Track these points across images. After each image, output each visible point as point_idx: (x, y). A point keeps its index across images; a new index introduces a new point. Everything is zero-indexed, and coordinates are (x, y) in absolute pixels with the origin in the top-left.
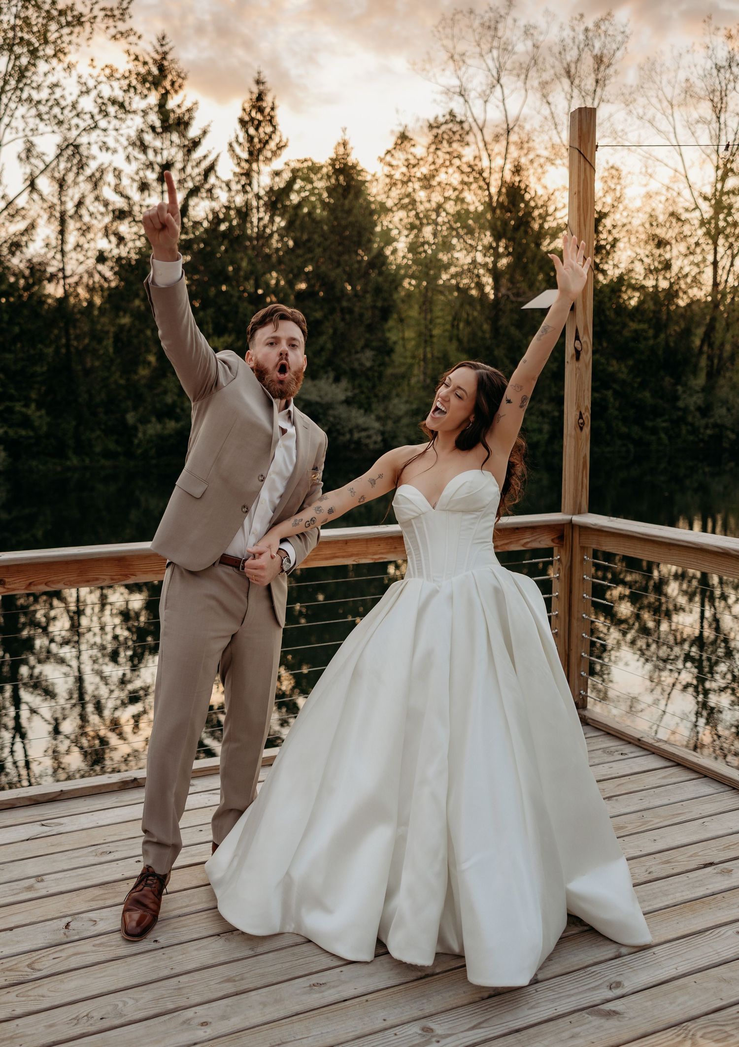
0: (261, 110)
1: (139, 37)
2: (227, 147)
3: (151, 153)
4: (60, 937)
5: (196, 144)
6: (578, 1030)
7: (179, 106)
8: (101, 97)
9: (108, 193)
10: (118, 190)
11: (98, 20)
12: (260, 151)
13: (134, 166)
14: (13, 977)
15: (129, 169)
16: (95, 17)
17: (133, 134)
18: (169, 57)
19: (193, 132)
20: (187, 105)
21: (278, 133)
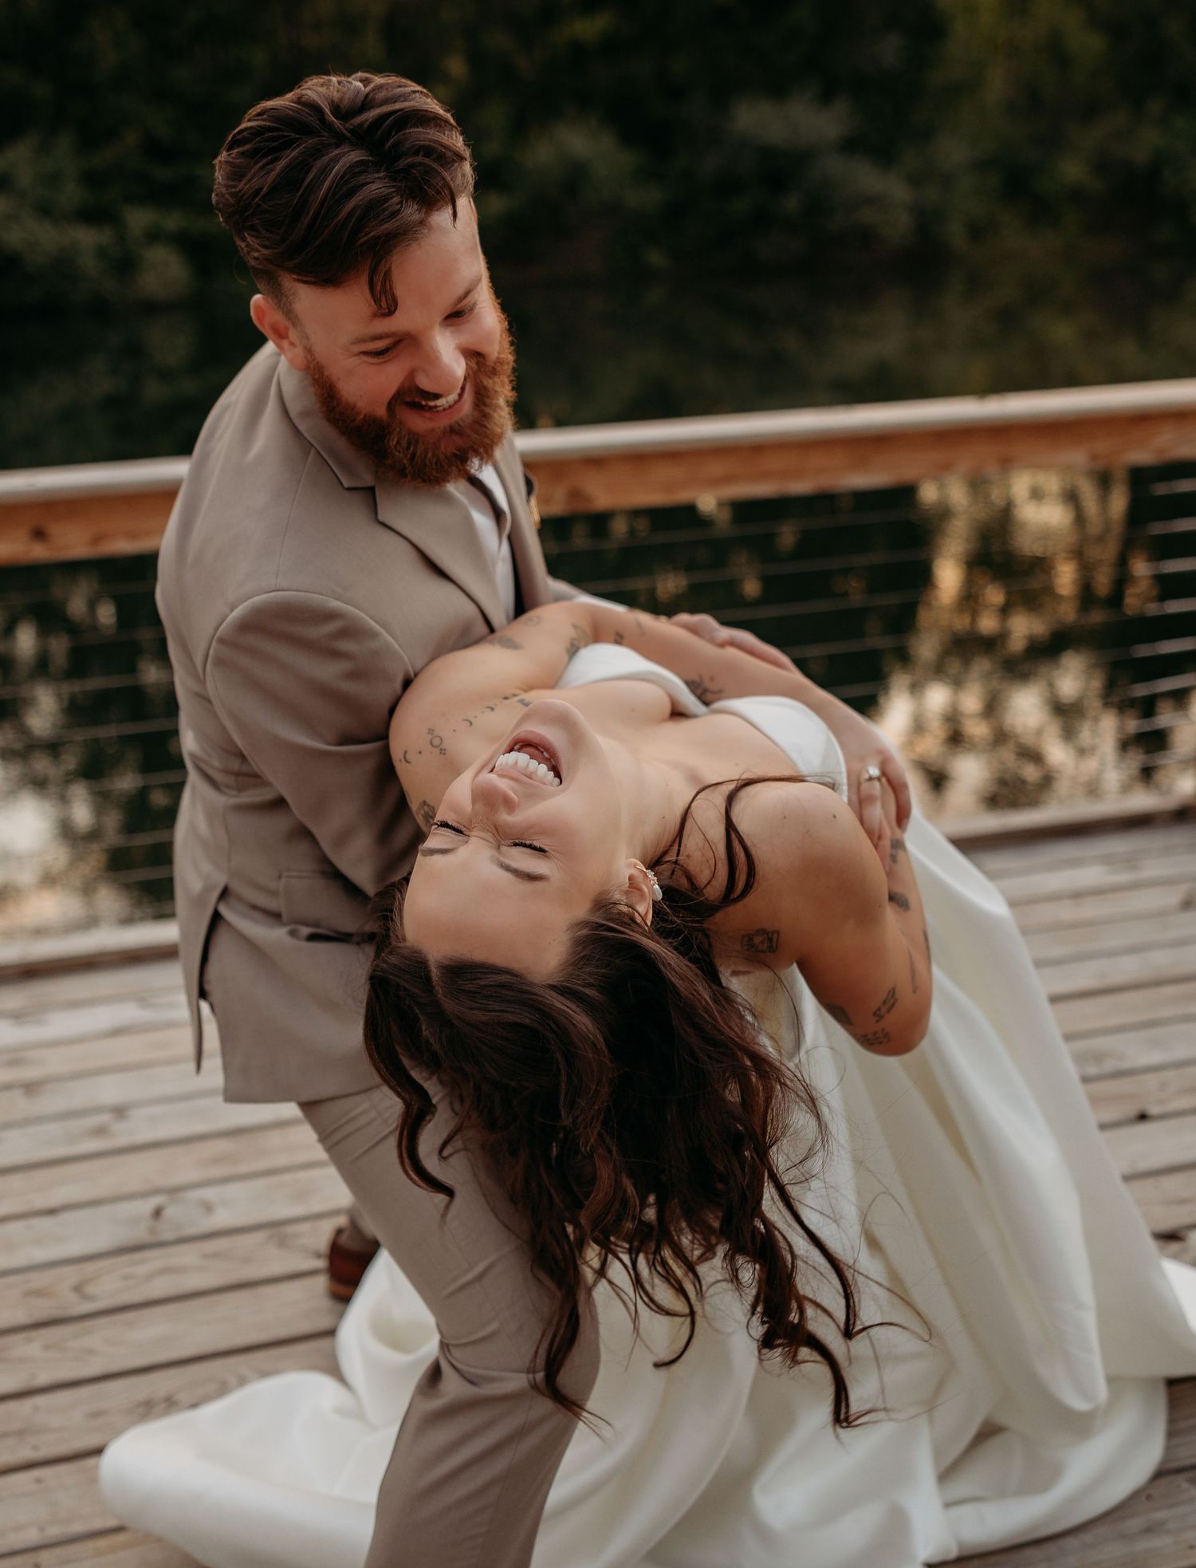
4: (140, 1234)
6: (1161, 1515)
14: (43, 1309)
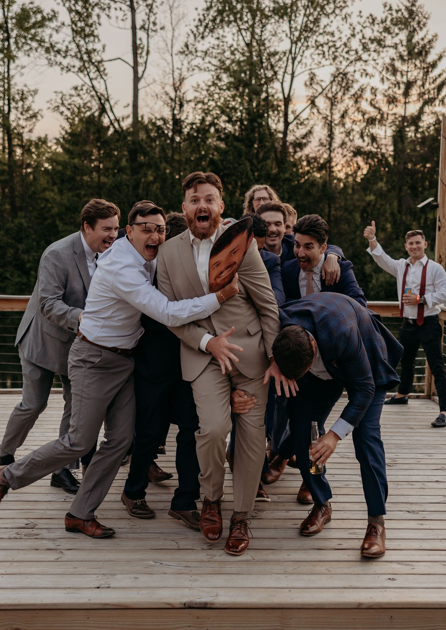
3: (399, 75)
5: (434, 66)
7: (423, 39)
8: (365, 38)
9: (365, 106)
10: (373, 104)
13: (387, 85)
15: (383, 88)
17: (387, 62)
18: (417, 4)
19: (431, 58)
20: (429, 37)
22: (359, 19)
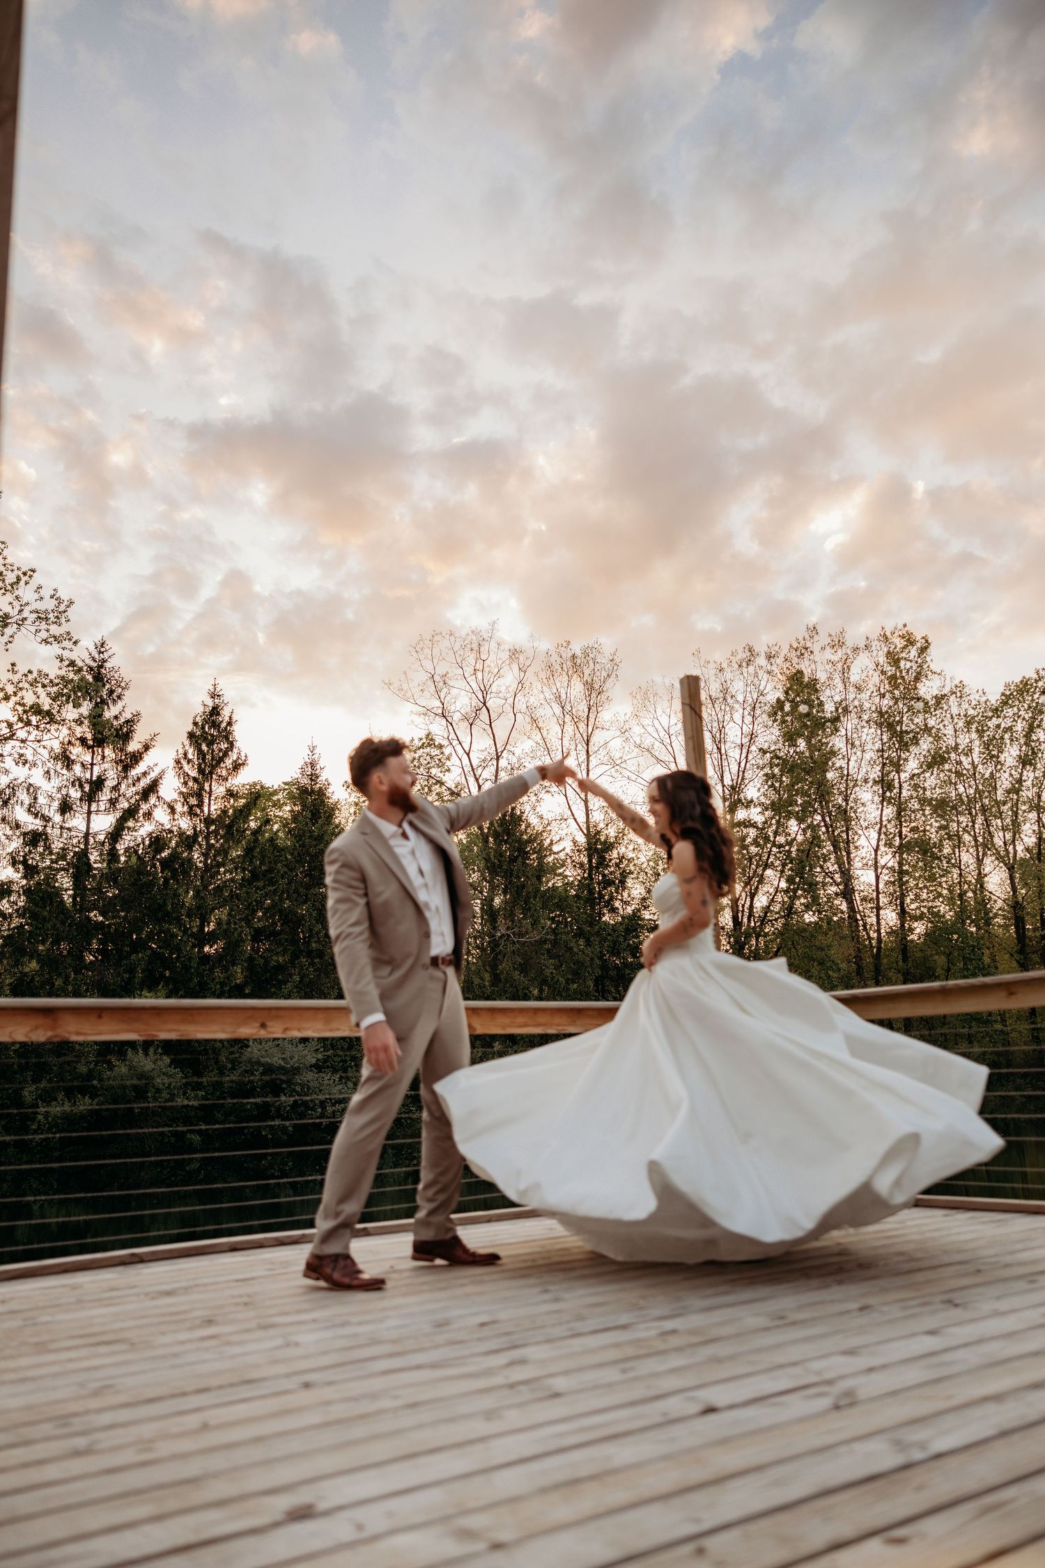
0: (215, 725)
1: (75, 643)
2: (172, 764)
3: (77, 769)
5: (136, 758)
7: (116, 717)
8: (23, 705)
9: (21, 815)
10: (32, 810)
11: (29, 622)
12: (213, 767)
13: (56, 782)
15: (48, 787)
16: (24, 619)
17: (57, 748)
18: (108, 665)
19: (133, 746)
20: (127, 715)
21: (235, 750)
22: (10, 675)
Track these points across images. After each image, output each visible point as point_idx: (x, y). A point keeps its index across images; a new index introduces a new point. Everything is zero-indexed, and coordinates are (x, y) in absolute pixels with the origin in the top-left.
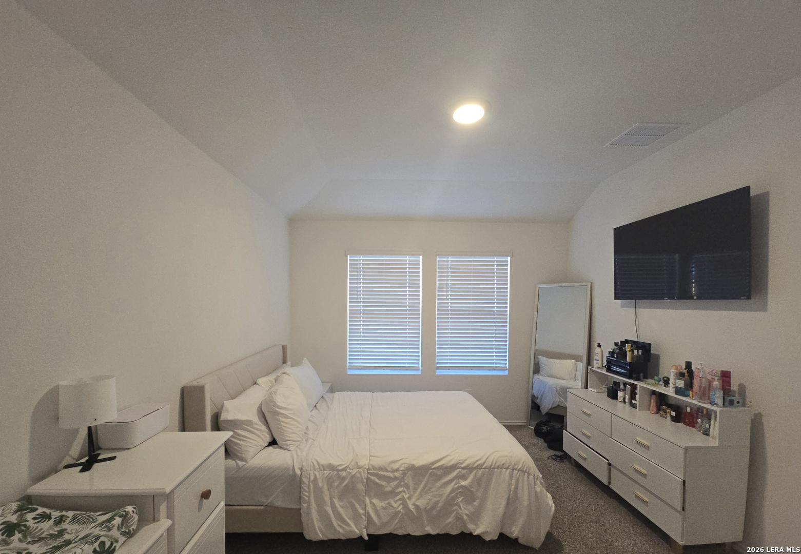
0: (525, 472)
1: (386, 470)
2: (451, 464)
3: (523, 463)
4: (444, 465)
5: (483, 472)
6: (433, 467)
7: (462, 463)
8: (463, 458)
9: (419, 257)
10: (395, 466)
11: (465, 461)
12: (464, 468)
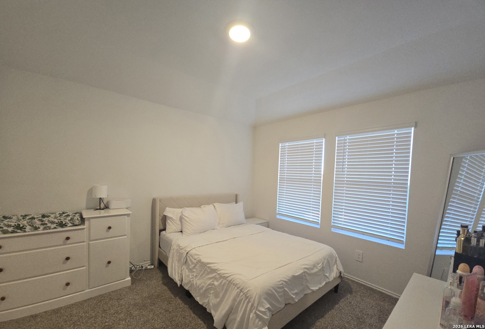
0: (247, 298)
1: (192, 257)
2: (214, 268)
3: (249, 291)
4: (211, 267)
5: (225, 282)
6: (207, 266)
7: (219, 271)
8: (221, 268)
9: (323, 140)
10: (196, 257)
11: (221, 270)
12: (219, 274)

[What the exercise asks]
Write out the whole listing above again, changing "absolute pixels" to "screen pixels" and keeping everything else the same. Leave the pictures out.

[Your solution]
Track these points across images. After each image, output each visible point as point_idx: (x, y). A point keeps its index across images; a new index introduces a new point. Everything is zero-indexed, and coordinates are (x, y) in screen pixels with the origin in the top-left.
0: (261, 110)
1: (139, 37)
2: (227, 147)
3: (151, 153)
4: (60, 937)
5: (196, 144)
6: (578, 1030)
7: (179, 106)
8: (101, 97)
9: (108, 193)
10: (118, 190)
11: (98, 20)
12: (260, 151)
13: (134, 166)
14: (13, 977)
15: (129, 169)
16: (95, 17)
17: (133, 134)
18: (169, 57)
19: (193, 132)
20: (187, 105)
21: (278, 133)
4: (140, 1234)
6: (1161, 1515)
14: (43, 1309)
3: (399, 75)
5: (434, 66)
7: (423, 39)
8: (365, 38)
9: (365, 106)
10: (373, 104)
13: (387, 85)
15: (383, 88)
17: (387, 62)
18: (417, 4)
19: (431, 58)
20: (429, 37)
22: (359, 19)
0: (215, 725)
1: (75, 643)
2: (172, 764)
3: (77, 769)
5: (136, 758)
7: (116, 717)
8: (23, 705)
9: (21, 815)
10: (32, 810)
11: (29, 622)
12: (213, 767)
13: (56, 782)
15: (48, 787)
16: (24, 619)
17: (57, 748)
18: (108, 665)
19: (133, 746)
20: (127, 715)
21: (235, 750)
22: (10, 675)
Track these points across images. After each image, output each visible point as point_idx: (x, y). A point keeps its index across images; a new index introduces a new point. Everything is zero-indexed, and coordinates are (x, y) in screen pixels with the origin in the top-left.
0: (525, 472)
1: (386, 470)
2: (451, 464)
3: (523, 463)
4: (444, 465)
5: (483, 472)
6: (433, 467)
7: (462, 463)
8: (463, 458)
9: (419, 257)
10: (395, 466)
11: (465, 461)
12: (464, 468)
0: (247, 298)
1: (192, 257)
2: (214, 268)
3: (249, 291)
4: (211, 267)
5: (225, 282)
6: (207, 266)
7: (219, 271)
8: (221, 268)
9: (323, 140)
10: (196, 257)
11: (221, 270)
12: (219, 274)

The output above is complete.